We explored the area around Sunsoji Temple for a while, finding more shrines and side streets with shopping. One of the highlights was a shopkeeper wearing traditional Japanese clothing who was selling wooden toys. He was teaching a tourist how play a game involving a wooden ball attached by a string to a small wooden mallet with concave heads. The object of the game was to catch the ball on the cupped part of the hammer. We stopped to watch, and soon Jacob and then Aleena were trying their hand at the game. The merchant's son arrived, and he and Jacob played a game where they tried to knock each other's wooden ball off the mallet.

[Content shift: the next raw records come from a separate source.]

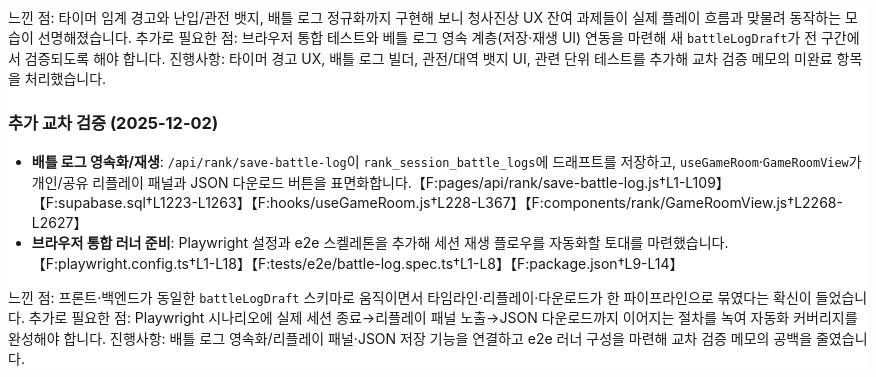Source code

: 
느낀 점: 타이머 임계 경고와 난입/관전 뱃지, 배틀 로그 정규화까지 구현해 보니 청사진상 UX 잔여 과제들이 실제 플레이 흐름과 맞물려 동작하는 모습이 선명해졌습니다.
추가로 필요한 점: 브라우저 통합 테스트와 베틀 로그 영속 계층(저장·재생 UI) 연동을 마련해 새 `battleLogDraft`가 전 구간에서 검증되도록 해야 합니다.
진행사항: 타이머 경고 UX, 배틀 로그 빌더, 관전/대역 뱃지 UI, 관련 단위 테스트를 추가해 교차 검증 메모의 미완료 항목을 처리했습니다.

### 추가 교차 검증 (2025-12-02)

- **배틀 로그 영속화/재생**: `/api/rank/save-battle-log`이 `rank_session_battle_logs`에 드래프트를 저장하고, `useGameRoom`·`GameRoomView`가 개인/공유 리플레이 패널과 JSON 다운로드 버튼을 표면화합니다.【F:pages/api/rank/save-battle-log.js†L1-L109】【F:supabase.sql†L1223-L1263】【F:hooks/useGameRoom.js†L228-L367】【F:components/rank/GameRoomView.js†L2268-L2627】
- **브라우저 통합 러너 준비**: Playwright 설정과 e2e 스켈레톤을 추가해 세션 재생 플로우를 자동화할 토대를 마련했습니다.【F:playwright.config.ts†L1-L18】【F:tests/e2e/battle-log.spec.ts†L1-L8】【F:package.json†L9-L14】

느낀 점: 프론트·백엔드가 동일한 `battleLogDraft` 스키마로 움직이면서 타임라인·리플레이·다운로드가 한 파이프라인으로 묶였다는 확신이 들었습니다.
추가로 필요한 점: Playwright 시나리오에 실제 세션 종료→리플레이 패널 노출→JSON 다운로드까지 이어지는 절차를 녹여 자동화 커버리지를 완성해야 합니다.
진행사항: 배틀 로그 영속화/리플레이 패널·JSON 저장 기능을 연결하고 e2e 러너 구성을 마련해 교차 검증 메모의 공백을 줄였습니다.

It is amazing what a little marketing and enthusiasm can do, as we ended up buying three or four things at his shop. We had walked by dozens of shops that sold the same kind of wooden toys but never stopped.
We stopped for a very uninspired dinner at a restaurant not far from our hotel in Shinjuku. Like most restaurants that I have eaten at in Asia, they serve the meals as are ready instead of timing them all to be finished at once. This works fine when you are sharing dishes family style, but I think it doesn't work so well when you are having individual dishes. This is particularly true when the waitress does not write down part of the order, as happened on this night. She did not write down Jacob's order, but we didn't know for certain until everyone else was nearly finished. Jacob and I waited for his lamb chop while the girls returned to the hotel. While he said that it was delicious, I don't think that there was more than two or three ounces of meat on this cut.